The Extracorporeal Life Support Organization is a consortium of health-care professionals and scientists dedicated to the development and evaluation of novel therapies for the support of failing organ systems. The organization promotes ongoing research into the most effective treatment methods by maintaining a registry of patients receiving extracorporeal membrane oxygenation and providing educational programs for member centers and the broader medical and lay communities. More than 115 international ECMO centers are members of ELSO, which is headquartered in Ann Arbor, Mich.
Hantavirus pulmonary syndrome: What are the risks?
Recent cases of hantavirus infection linked with a campground at Yosemite have increased interest in symptoms and risks for the disease. In this Q&A, Stuart Cohen, professor of infectious diseases and chief of infection control at UC Davis Medical Center, puts the disease in perspective.
Q: What causes hantavirus infection?
Cohen: Hantavirus infection is caused when the virus is excreted by mice or rats into the environment. The virus is then transmitted to humans when they breathe in airborne dust that includes urine or fecal matter from the infected rodents. In one case a number of years ago, for instance, a hantavirus patient was infected after shaking out a stored blanket in a cabin at a Northern California campground.
Q: What are the symptoms?
Cohen: The initial symptoms are similar to the flu, including muscle aches, headache and fever. The virus may also cause nausea or vomiting. After this initial stage, hantavirus rapidly affects the lungs, causing shortness of breath, oxygen levels in the blood to drop, and possibly fluid in the lungs and decreased heart function. It's the pulmonary effects that can make the disease fatal.
Q: Is it common?
Cohen: Hantavirus pulmonary syndrome is rare — the chance of getting the disease is 1 in 13,000,000, which is less likely than being struck by lightning. There have only been about 50 total reported cases in California since the disease was first recognized in the U.S. in 1993. However, because it is uncommon, physicians aren't necessarily on the lookout for it when patients have flu-like symptoms, especially in those who are otherwise fit and healthy. Effective treatment requires active management of pulmonary symptoms well before they become severe.
Q: Is everyone at risk?
Cohen: Anyone who has been camping, working or doing outdoor activities where mice or rats are common, especially in rural areas, and comes down with flu symptoms within six weeks should seek medical treatment. A blood test can confirm hantavirus exposure. It is important to know that the virus is not spread between humans, so friends or family members with the disease are not contagious.
Q: What are the treatments?
Cohen: There are no medications specific to hantavirus, but pulmonary interventions like intubation can help patients breathe adequately and prevent the lungs from retaining fluid until the virus runs its course. In severe cases, a technique known as extracorporeal membrane oxygenation can help maintain an adequate oxygen supply in the blood.

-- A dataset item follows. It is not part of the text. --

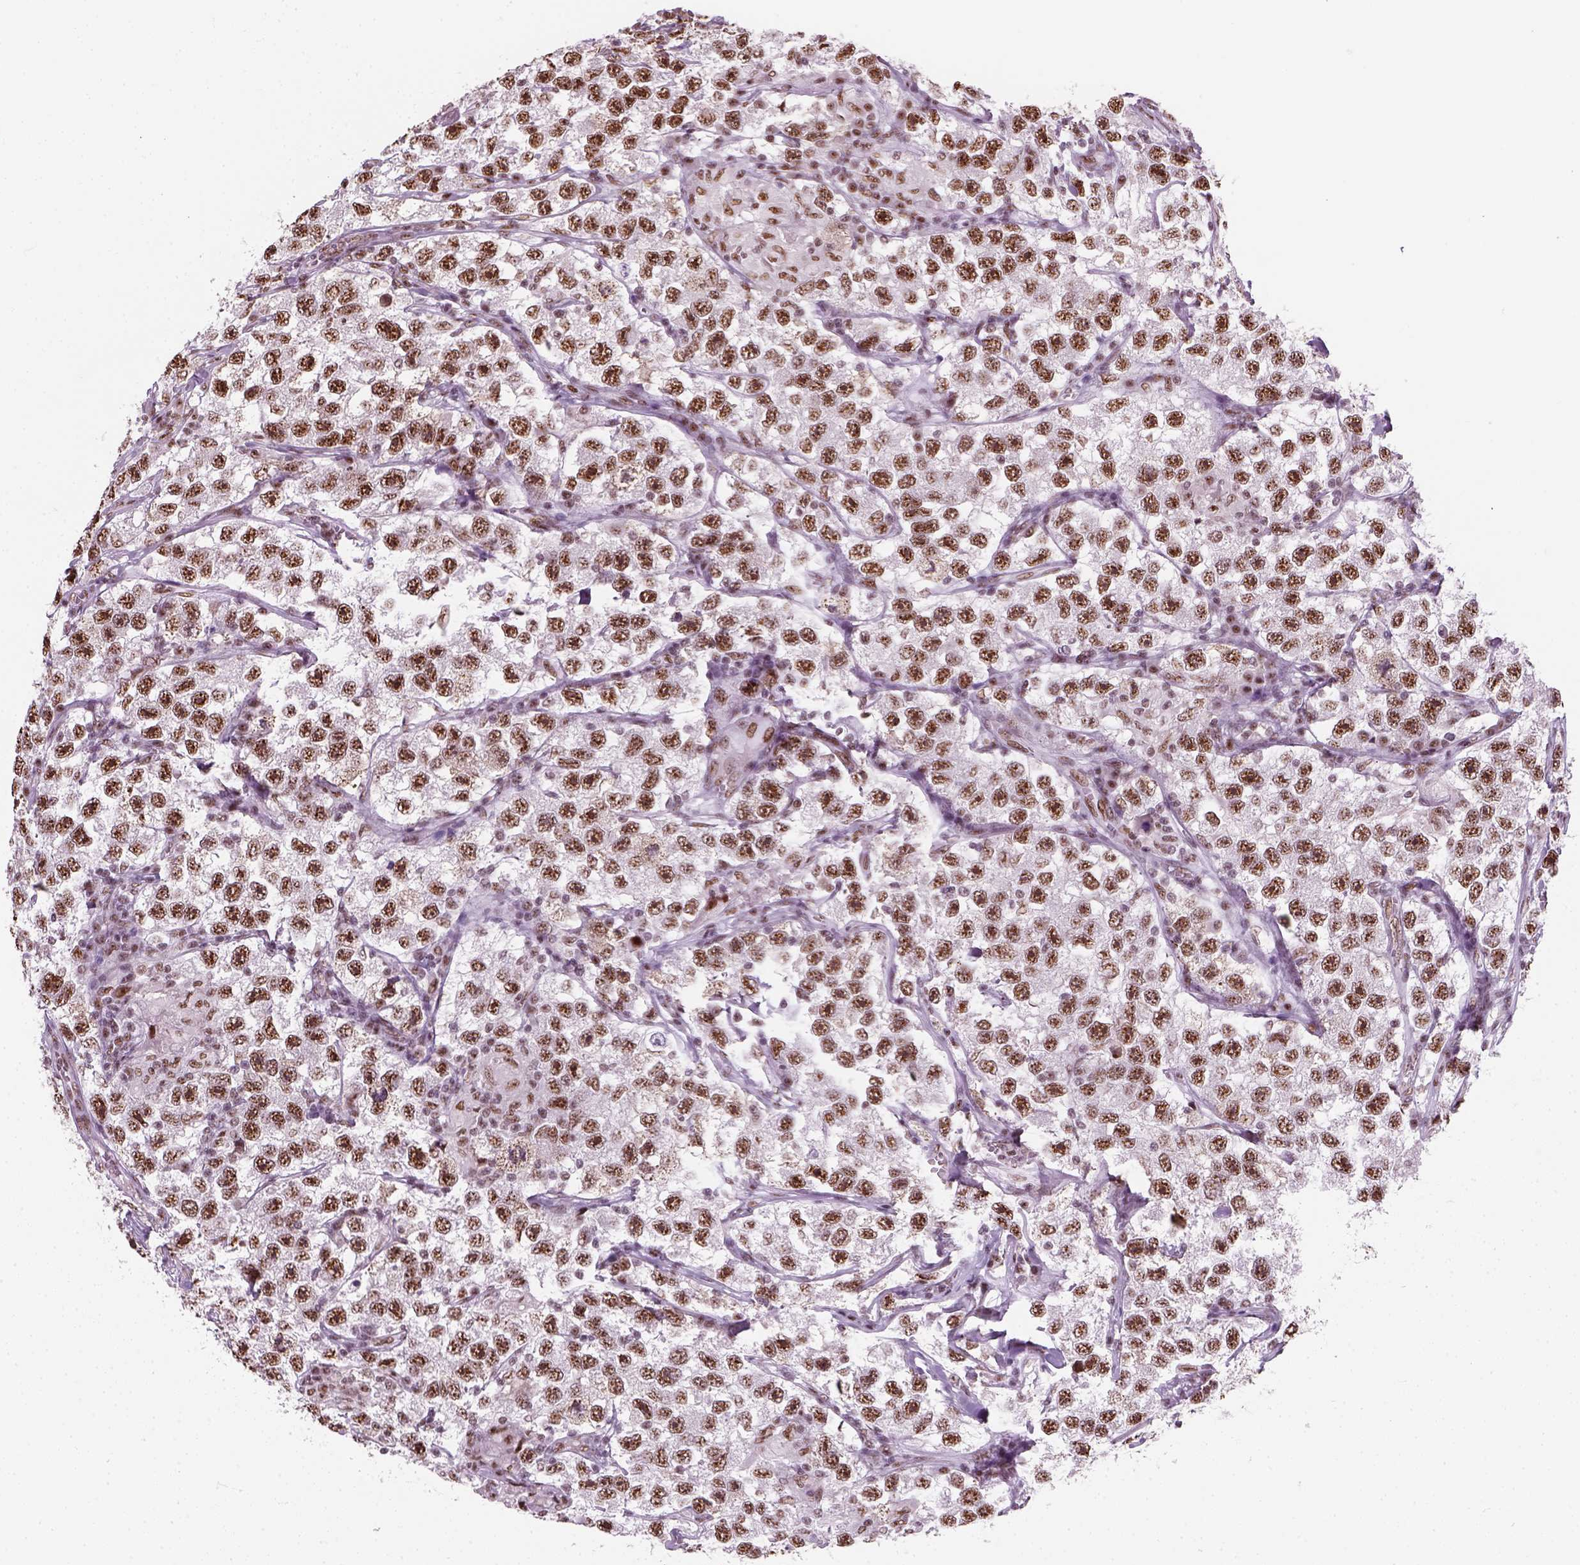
{"staining": {"intensity": "moderate", "quantity": ">75%", "location": "nuclear"}, "tissue": "testis cancer", "cell_type": "Tumor cells", "image_type": "cancer", "snomed": [{"axis": "morphology", "description": "Seminoma, NOS"}, {"axis": "topography", "description": "Testis"}], "caption": "Immunohistochemistry (IHC) image of neoplastic tissue: human testis seminoma stained using immunohistochemistry (IHC) reveals medium levels of moderate protein expression localized specifically in the nuclear of tumor cells, appearing as a nuclear brown color.", "gene": "GTF2F1", "patient": {"sex": "male", "age": 26}}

Q: Are there any new treatments in the works?
Cohen: It is hoped that better understanding of the genetics of hantavirus will lead to targeted antiviral medications that can halt it in its earliest stages, but the best approach to hantavirus control is prevention. All indoor areas where rodents are common should be cleaned with a 10 percent bleach solution, and then dirt and dust should be wiped up, rather than swept away, to reduce the possibility of dust becoming airborne.